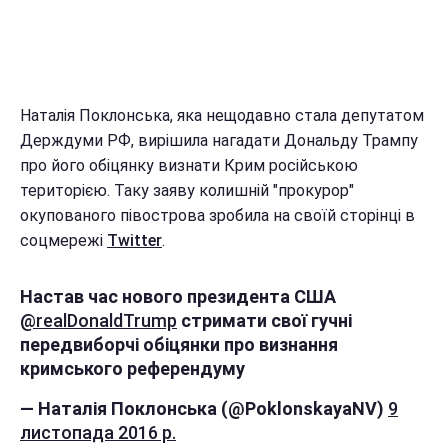
Наталія Поклонська, яка нещодавно стала депутатом
Держдуми РФ, вирішила нагадати Дональду Трампу
про його обіцянку визнати Крим російською
територією. Таку заяву колишній "прокурор"
окупованого півострова зробила на своїй сторінці в
соцмережі
Twitter
.
Настав час нового президента США
@realDonaldTrump
стримати свої гучні
передвиборчі обіцянки про визнання
кримського референдуму
— Наталія Поклонська (@PoklonskayaNV)
9
листопада 2016 р.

§ WHAT YOU HAVE TO DO
Swap "Twitter" for "Твіттер" throughout the text of all the records above and reproduce that text with nothing else changed, leaving out the pictures.

§ EXPECTED OUTPUT
Наталія Поклонська, яка нещодавно стала депутатом
Держдуми РФ, вирішила нагадати Дональду Трампу
про його обіцянку визнати Крим російською
територією. Таку заяву колишній "прокурор"
окупованого півострова зробила на своїй сторінці в
соцмережі
Твіттер
.
Настав час нового президента США
@realDonaldTrump
стримати свої гучні
передвиборчі обіцянки про визнання
кримського референдуму
— Наталія Поклонська (@PoklonskayaNV)
9
листопада 2016 р.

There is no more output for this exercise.